By Bret Wirta-The Incidental Explorer

June 21st, 2011.

Distance: 4.1 miles to Summit

Hiking Time One-Way: 3 hours

Elevation gain: 3,000 ft. to summit

Rating: Class 3 (because of snow)

Time to turn around

It was the first day of summer and I wanted to go on a hike. I was inspired by Gary Huff's description of his hike along the Mt. Townsend trail. Gary wrote, "The views are wide and dramatic, including the Puget Sound, downtown Seattle, Hood Canal and the Olympic mountains of the Buckhorn Wilderness. On a clear day you can see Baker, Rainer, Adams and Mt St Helens. There are lots of wildflowers and alpine meadows."

It was a bit early in the hiking season but Gary wrote, "Mt. Townsend is usually the first high mountain in the Olympics to lose its snow, so it's the first one I hike every season." That’s all well and good for a year of normal snowfall, but the Olympics were blanketed by powerful snowstorms this spring. I didn’t realize how much snow was waiting for me.

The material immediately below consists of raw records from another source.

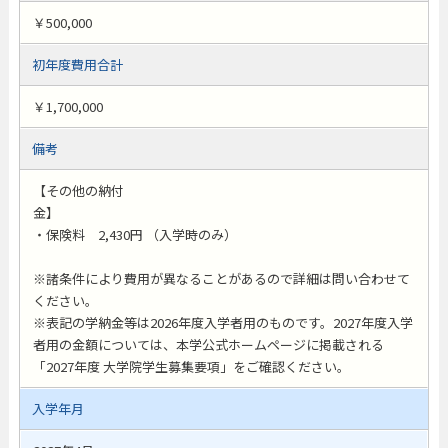
￥500,000
初年度費用合計
￥1,700,000
備考
【その他の納付
金】
・保険料 2,430円 （入学時のみ）
※諸条件により費用が異なることがあるので詳細は問い合わせて
ください。
※表記の学納金等は2026年度入学者用のものです。2027年度入学
者用の金額については、本学公式ホームページに掲載される
「2027年度 大学院学生募集要項」をご確認ください。
入学年月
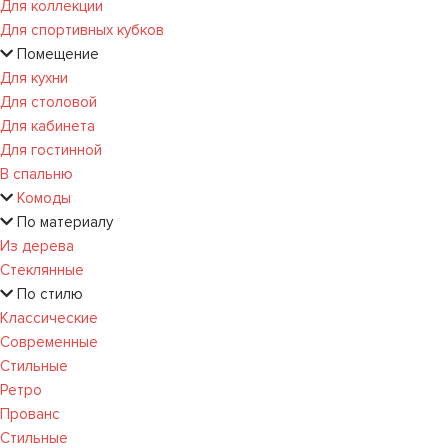
Для коллекции
Для спортивных кубков
Помещение
Для кухни
Для столовой
Для кабинета
Для гостинной
В спальню
Комоды
По материалу
Из дерева
Стеклянные
По стилю
Классические
Современные
Стильные
Ретро
Прованс
Стильные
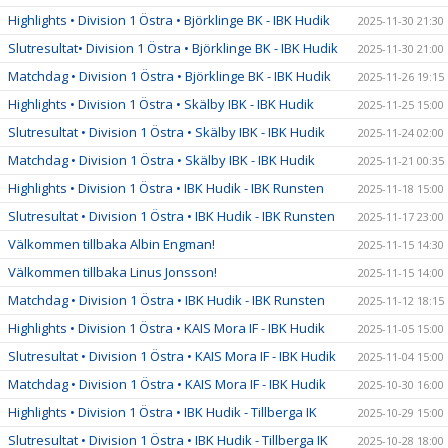
Highlights • Division 1 Östra • Björklinge BK - IBK Hudik
2025-11-30 21:30
Slutresultat• Division 1 Östra • Björklinge BK - IBK Hudik
2025-11-30 21:00
Matchdag • Division 1 Östra • Björklinge BK - IBK Hudik
2025-11-26 19:15
Highlights • Division 1 Östra • Skälby IBK - IBK Hudik
2025-11-25 15:00
Slutresultat • Division 1 Östra • Skälby IBK - IBK Hudik
2025-11-24 02:00
Matchdag • Division 1 Östra • Skälby IBK - IBK Hudik
2025-11-21 00:35
Highlights • Division 1 Östra • IBK Hudik - IBK Runsten
2025-11-18 15:00
Slutresultat • Division 1 Östra • IBK Hudik - IBK Runsten
2025-11-17 23:00
Välkommen tillbaka Albin Engman!
2025-11-15 14:30
Välkommen tillbaka Linus Jonsson!
2025-11-15 14:00
Matchdag • Division 1 Östra • IBK Hudik - IBK Runsten
2025-11-12 18:15
Highlights • Division 1 Östra • KAIS Mora IF - IBK Hudik
2025-11-05 15:00
Slutresultat • Division 1 Östra • KAIS Mora IF - IBK Hudik
2025-11-04 15:00
Matchdag • Division 1 Östra • KAIS Mora IF - IBK Hudik
2025-10-30 16:00
Highlights • Division 1 Östra • IBK Hudik - Tillberga IK
2025-10-29 15:00
Slutresultat • Division 1 Östra • IBK Hudik - Tillberga IK
2025-10-28 18:00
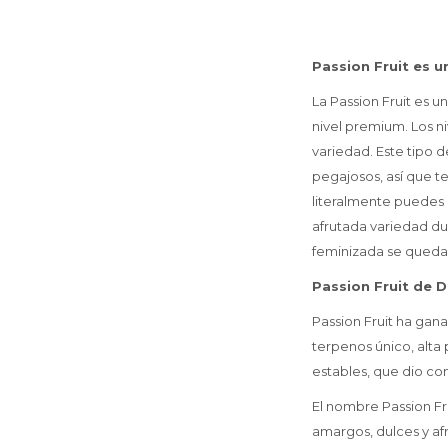
Passion Fruit es 
La Passion Fruit es u
nivel premium. Los n
variedad. Este tipo d
pegajosos, así que te
literalmente puedes 
afrutada variedad du
feminizada se queda
Passion Fruit de 
Passion Fruit ha gan
terpenos único, alta 
estables, que dio c
El nombre Passion Fru
amargos, dulces y af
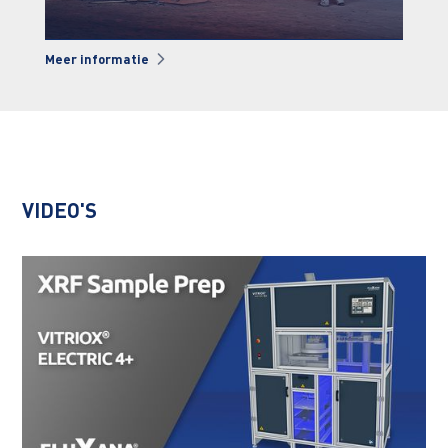
Meer informatie
Mee
VIDEO'S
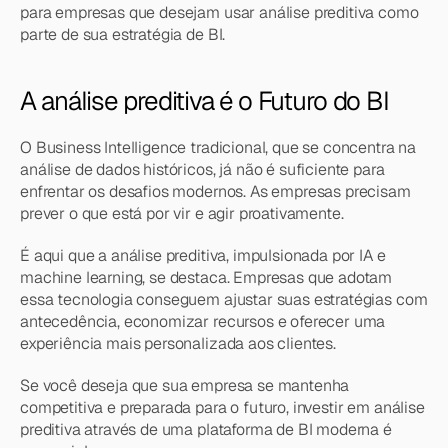
para empresas que desejam usar análise preditiva como 
parte de sua estratégia de BI.
A análise preditiva é o Futuro do BI
O Business Intelligence tradicional, que se concentra na 
análise de dados históricos, já não é suficiente para 
enfrentar os desafios modernos. As empresas precisam 
prever o que está por vir e agir proativamente.
É aqui que a análise preditiva, impulsionada por IA e 
machine learning, se destaca. Empresas que adotam 
essa tecnologia conseguem ajustar suas estratégias com 
antecedência, economizar recursos e oferecer uma 
experiência mais personalizada aos clientes.
Se você deseja que sua empresa se mantenha 
competitiva e preparada para o futuro, investir em análise 
preditiva através de uma plataforma de BI moderna é 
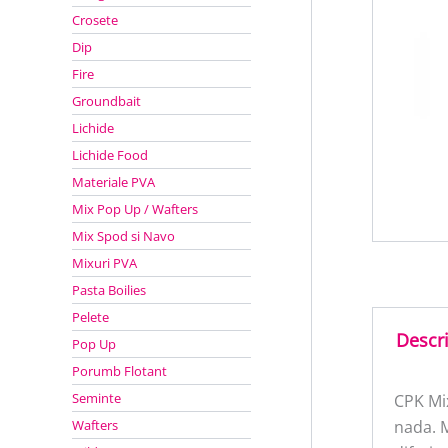
Crosete
Dip
Fire
Groundbait
Lichide
Lichide Food
Materiale PVA
Mix Pop Up / Wafters
Mix Spod si Navo
Mixuri PVA
Pasta Boilies
Pelete
Descr
Pop Up
Porumb Flotant
Seminte
CPK Mi
Wafters
nada. M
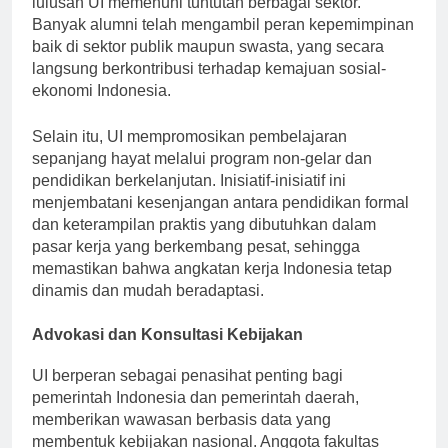
lulusan UI memenuhi tuntutan berbagai sektor.
Banyak alumni telah mengambil peran kepemimpinan
baik di sektor publik maupun swasta, yang secara
langsung berkontribusi terhadap kemajuan sosial-
ekonomi Indonesia.
Selain itu, UI mempromosikan pembelajaran
sepanjang hayat melalui program non-gelar dan
pendidikan berkelanjutan. Inisiatif-inisiatif ini
menjembatani kesenjangan antara pendidikan formal
dan keterampilan praktis yang dibutuhkan dalam
pasar kerja yang berkembang pesat, sehingga
memastikan bahwa angkatan kerja Indonesia tetap
dinamis dan mudah beradaptasi.
Advokasi dan Konsultasi Kebijakan
UI berperan sebagai penasihat penting bagi
pemerintah Indonesia dan pemerintah daerah,
memberikan wawasan berbasis data yang
membentuk kebijakan nasional. Anggota fakultas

I left the Quality Inn and Suites in Sequim at 6:30am and drove 90 minutes to the trailhead high above Quilcene along the Hood Canal. The trail began wet and steep. Tall firs blocked out the sun. Within a few minutes of hiking there were already patches of snow all about. "This doesn’t bode well," I thought as I walked slowly upward. The summit was at 6,280 feet.